### [What to work on]
Find each line in the rows below that contains the string "wireOp", matching case exactly, and copy those lines.
──────── Material
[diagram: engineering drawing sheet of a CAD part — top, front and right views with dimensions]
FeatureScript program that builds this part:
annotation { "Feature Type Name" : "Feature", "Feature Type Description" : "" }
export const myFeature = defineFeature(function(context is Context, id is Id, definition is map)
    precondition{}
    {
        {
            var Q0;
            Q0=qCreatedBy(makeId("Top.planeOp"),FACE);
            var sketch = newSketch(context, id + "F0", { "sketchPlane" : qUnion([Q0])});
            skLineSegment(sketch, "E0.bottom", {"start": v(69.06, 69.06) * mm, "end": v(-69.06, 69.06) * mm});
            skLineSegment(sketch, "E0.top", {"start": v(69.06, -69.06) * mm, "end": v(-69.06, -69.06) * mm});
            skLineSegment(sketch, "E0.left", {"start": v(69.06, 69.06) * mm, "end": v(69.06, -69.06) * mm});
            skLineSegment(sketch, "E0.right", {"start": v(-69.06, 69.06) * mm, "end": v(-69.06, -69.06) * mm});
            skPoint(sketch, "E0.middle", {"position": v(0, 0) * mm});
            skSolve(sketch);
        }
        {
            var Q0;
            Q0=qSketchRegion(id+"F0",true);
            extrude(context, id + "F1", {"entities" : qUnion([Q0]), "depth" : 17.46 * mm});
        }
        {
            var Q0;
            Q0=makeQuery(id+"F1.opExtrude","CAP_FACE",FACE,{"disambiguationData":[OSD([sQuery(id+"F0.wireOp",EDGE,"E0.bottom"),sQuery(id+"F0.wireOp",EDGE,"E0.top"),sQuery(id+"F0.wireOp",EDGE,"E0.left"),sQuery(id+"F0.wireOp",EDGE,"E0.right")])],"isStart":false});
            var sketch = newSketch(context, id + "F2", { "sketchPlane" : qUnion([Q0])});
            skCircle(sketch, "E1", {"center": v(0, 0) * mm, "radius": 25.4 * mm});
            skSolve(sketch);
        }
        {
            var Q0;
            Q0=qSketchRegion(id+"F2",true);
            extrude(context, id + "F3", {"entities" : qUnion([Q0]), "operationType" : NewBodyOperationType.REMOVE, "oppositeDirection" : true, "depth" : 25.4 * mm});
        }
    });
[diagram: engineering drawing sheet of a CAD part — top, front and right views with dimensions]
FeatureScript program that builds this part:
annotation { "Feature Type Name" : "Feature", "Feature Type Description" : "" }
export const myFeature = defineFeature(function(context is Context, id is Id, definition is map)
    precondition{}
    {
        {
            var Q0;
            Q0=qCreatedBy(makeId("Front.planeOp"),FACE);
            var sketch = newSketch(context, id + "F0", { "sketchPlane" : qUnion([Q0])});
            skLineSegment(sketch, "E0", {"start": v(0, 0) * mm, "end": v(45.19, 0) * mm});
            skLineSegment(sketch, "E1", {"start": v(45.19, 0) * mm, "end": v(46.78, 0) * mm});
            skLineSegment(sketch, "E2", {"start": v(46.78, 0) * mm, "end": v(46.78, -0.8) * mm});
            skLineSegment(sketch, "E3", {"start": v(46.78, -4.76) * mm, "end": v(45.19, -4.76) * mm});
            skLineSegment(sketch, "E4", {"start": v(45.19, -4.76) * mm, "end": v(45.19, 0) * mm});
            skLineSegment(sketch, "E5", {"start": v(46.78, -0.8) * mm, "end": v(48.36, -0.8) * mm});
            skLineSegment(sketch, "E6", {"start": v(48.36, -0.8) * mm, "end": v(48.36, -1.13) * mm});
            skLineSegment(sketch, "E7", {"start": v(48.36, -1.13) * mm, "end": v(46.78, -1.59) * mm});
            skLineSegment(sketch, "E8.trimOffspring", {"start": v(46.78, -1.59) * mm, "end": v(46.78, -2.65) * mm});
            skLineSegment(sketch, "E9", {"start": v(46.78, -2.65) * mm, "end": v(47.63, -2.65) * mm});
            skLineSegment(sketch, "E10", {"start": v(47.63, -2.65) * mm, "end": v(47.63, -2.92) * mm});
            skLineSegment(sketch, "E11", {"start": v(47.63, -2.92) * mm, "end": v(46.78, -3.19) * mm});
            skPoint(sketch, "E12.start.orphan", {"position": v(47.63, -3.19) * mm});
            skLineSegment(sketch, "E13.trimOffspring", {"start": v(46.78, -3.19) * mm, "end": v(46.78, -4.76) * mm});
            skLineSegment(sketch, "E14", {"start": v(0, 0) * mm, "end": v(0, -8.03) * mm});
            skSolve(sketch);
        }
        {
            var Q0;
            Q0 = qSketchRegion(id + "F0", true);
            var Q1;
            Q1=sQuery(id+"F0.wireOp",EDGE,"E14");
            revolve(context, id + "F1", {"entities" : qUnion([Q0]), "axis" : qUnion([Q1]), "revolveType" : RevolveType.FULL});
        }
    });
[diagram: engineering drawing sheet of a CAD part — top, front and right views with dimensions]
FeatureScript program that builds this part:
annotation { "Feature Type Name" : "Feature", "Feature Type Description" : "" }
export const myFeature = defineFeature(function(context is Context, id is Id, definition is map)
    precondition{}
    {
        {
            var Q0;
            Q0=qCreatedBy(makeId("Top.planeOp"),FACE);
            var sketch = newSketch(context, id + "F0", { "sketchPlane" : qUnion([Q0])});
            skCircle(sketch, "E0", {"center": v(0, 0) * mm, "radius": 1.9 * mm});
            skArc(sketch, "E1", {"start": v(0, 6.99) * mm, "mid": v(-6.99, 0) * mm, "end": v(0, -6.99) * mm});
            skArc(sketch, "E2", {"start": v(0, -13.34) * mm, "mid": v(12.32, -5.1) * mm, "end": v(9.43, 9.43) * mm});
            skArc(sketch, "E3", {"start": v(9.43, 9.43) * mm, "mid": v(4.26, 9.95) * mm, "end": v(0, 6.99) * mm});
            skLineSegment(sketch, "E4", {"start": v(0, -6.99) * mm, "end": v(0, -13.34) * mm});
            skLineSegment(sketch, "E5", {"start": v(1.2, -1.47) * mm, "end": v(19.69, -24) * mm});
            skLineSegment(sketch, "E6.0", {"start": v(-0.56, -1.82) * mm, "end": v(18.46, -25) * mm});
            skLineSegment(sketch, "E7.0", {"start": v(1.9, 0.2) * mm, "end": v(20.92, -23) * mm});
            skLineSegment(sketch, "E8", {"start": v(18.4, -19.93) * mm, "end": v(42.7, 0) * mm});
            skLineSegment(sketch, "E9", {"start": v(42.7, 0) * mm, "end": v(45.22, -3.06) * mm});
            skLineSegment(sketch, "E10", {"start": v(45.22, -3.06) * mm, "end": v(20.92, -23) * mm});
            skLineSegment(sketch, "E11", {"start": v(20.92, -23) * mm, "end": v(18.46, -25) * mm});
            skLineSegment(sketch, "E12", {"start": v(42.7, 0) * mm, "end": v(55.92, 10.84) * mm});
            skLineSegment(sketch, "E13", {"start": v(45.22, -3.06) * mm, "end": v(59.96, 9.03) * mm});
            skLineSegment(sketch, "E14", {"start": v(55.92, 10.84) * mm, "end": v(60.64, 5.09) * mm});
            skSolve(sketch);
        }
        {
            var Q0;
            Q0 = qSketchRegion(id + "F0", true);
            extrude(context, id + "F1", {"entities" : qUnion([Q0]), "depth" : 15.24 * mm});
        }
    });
────────────────
### [Correct result]
            Q0=makeQuery(id+"F1.opExtrude","CAP_FACE",FACE,{"disambiguationData":[OSD([sQuery(id+"F0.wireOp",EDGE,"E0.bottom"),sQuery(id+"F0.wireOp",EDGE,"E0.top"),sQuery(id+"F0.wireOp",EDGE,"E0.left"),sQuery(id+"F0.wireOp",EDGE,"E0.right")])],"isStart":false});
            Q1=sQuery(id+"F0.wireOp",EDGE,"E14");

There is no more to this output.